> **TASKS FOR THIS EXERCISE**:
A: Update the part of the groups-of-order-6 thread that opens with "Once you figured" and closes with "(2) are isomorphic.", writing "Next" in place of "Secondly".
B: In the groups-of-order-6 thread, list each value of k that is checked in the equation yxy^{-1}=x^k.
C: In the groups-of-order-6 thread, why does the second case settle on k=2?

> **DOCUMENT SEGMENT**:
*** Begin section ***

You can start by showing that G is either

1.generated by an element of order 6

2.an element of order 3 and an element of order 2.

Since all orders of the generators divide the group-order

(This follows from the Lagrange Theorem: #[G/H].#[H] = #G

For any subgroup H)

Once you figured that out you show that (1) and (2) are not isomorphic.

Secondly you show that 2 groups G and G' of type (1) are isomorhpic

and 2 groups of type (2) are isomorphic.

(This isomorphism is made by sending generators to generators) - Dec 18th 2009, 11:49 AMSwlabr
- Dec 18th 2009, 12:17 PMNonCommAlg
suppose G is a group of order 6 and let $\displaystyle x,y \in G$ be with $\displaystyle o(x)=3, \ o(y)=2.$ since $\displaystyle [G:<x>]=2,$ we have $\displaystyle <x> \lhd G.$ now consider two cases:

1) $\displaystyle xy=yx$: in this case $\displaystyle o(xy)=6=|G|$ and thus $\displaystyle G = <xy> \cong C_6.$ where $\displaystyle C_6$ is the cyclic group of order 6.

2) $\displaystyle xy \neq yx$: since $\displaystyle <x> \lhd G,$ we have $\displaystyle yxy^{-1}=x^k,$ for some $\displaystyle k=0,1,2.$ if $\displaystyle k=0,$ then $\displaystyle x=1_G,$ which is not true. if $\displaystyle k=1,$ then $\displaystyle xy=yx,$ which is

the first case. so $\displaystyle k=2$ and $\displaystyle yxy^{-1}=x^2=x^{-1}.$ therefore $\displaystyle G \cong D_6,$ the dihedral group of order 6.

*** End section ***

> **AVAILABLE DATA**:

*** Begin section ***

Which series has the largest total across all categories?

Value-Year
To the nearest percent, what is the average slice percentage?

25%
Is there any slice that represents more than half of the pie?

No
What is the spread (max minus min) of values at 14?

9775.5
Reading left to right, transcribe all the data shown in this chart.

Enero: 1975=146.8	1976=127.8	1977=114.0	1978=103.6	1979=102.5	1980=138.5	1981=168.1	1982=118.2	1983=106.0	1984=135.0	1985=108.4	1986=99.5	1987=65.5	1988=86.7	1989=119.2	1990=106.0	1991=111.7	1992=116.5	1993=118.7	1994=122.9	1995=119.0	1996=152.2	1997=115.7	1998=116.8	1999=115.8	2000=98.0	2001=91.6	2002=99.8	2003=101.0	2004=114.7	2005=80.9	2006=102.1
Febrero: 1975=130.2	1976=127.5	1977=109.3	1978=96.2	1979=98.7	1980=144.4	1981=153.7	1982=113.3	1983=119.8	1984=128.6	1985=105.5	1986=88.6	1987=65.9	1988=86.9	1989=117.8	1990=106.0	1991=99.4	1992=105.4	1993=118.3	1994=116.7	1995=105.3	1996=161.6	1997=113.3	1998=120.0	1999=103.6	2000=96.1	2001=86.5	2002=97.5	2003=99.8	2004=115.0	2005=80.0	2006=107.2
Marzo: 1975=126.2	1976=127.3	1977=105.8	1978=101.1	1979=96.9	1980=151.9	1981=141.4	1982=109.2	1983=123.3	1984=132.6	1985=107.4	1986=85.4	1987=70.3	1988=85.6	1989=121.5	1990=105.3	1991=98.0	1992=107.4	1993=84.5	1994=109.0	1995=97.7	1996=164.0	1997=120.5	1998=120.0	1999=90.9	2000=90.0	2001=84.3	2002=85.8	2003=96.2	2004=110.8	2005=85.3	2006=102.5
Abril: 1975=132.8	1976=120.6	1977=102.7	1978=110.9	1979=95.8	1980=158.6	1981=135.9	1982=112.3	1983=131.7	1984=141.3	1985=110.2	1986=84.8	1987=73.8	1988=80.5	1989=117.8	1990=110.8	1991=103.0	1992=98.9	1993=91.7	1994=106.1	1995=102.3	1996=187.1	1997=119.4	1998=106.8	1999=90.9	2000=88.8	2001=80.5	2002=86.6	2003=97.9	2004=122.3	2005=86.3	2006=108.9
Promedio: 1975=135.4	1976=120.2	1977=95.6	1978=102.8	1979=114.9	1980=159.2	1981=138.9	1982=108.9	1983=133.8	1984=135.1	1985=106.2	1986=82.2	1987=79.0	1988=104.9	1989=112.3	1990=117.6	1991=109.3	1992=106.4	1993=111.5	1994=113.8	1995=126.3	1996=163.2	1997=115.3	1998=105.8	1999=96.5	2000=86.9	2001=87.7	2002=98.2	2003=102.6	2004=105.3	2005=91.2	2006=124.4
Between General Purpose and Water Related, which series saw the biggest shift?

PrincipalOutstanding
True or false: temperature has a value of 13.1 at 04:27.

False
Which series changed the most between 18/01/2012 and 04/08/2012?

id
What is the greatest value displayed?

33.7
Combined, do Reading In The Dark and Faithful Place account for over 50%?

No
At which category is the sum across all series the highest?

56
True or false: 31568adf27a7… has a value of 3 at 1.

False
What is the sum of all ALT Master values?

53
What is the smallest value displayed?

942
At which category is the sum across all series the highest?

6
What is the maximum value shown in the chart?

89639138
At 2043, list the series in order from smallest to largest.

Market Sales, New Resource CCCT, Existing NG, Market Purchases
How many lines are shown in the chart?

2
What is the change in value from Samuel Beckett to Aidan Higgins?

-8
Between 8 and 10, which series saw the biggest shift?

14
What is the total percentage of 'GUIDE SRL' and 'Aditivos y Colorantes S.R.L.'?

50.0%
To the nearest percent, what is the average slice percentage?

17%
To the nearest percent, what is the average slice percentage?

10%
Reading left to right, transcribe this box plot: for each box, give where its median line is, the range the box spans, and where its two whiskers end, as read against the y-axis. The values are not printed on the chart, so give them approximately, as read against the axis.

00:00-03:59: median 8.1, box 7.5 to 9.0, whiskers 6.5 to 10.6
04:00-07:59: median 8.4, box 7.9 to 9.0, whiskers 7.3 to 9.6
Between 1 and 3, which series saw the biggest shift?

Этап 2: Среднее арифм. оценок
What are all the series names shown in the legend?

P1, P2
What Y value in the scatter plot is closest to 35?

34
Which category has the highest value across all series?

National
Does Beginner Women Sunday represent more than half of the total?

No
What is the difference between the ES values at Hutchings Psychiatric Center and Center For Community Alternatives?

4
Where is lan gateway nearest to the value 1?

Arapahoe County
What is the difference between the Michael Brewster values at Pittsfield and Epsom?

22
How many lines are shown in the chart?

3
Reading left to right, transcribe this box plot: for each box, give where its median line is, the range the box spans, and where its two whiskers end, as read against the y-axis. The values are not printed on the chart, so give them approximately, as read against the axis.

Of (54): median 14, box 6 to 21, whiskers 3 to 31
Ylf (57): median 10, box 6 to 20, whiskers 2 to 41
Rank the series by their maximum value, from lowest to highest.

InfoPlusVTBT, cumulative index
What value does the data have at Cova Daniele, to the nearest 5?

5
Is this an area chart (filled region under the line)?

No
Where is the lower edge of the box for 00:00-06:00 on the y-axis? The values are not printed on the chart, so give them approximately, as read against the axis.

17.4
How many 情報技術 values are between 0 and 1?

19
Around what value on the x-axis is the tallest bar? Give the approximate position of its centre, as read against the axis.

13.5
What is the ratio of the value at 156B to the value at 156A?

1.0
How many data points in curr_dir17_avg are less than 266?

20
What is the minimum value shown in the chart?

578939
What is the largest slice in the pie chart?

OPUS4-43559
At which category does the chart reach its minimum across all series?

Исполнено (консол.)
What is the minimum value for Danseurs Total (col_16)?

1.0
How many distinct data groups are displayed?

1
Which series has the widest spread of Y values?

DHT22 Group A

*** End section ***

> **SOLVED TASKS**:
A:
Once you figured that out you show that (1) and (2) are not isomorphic.

Next you show that 2 groups G and G' of type (1) are isomorhpic

and 2 groups of type (2) are isomorphic.

B: 0, 1, and 2.

C: If k were 0, then x would equal the identity, which is not true. If k were 1, then xy=yx, which is the first case. That leaves only k=2.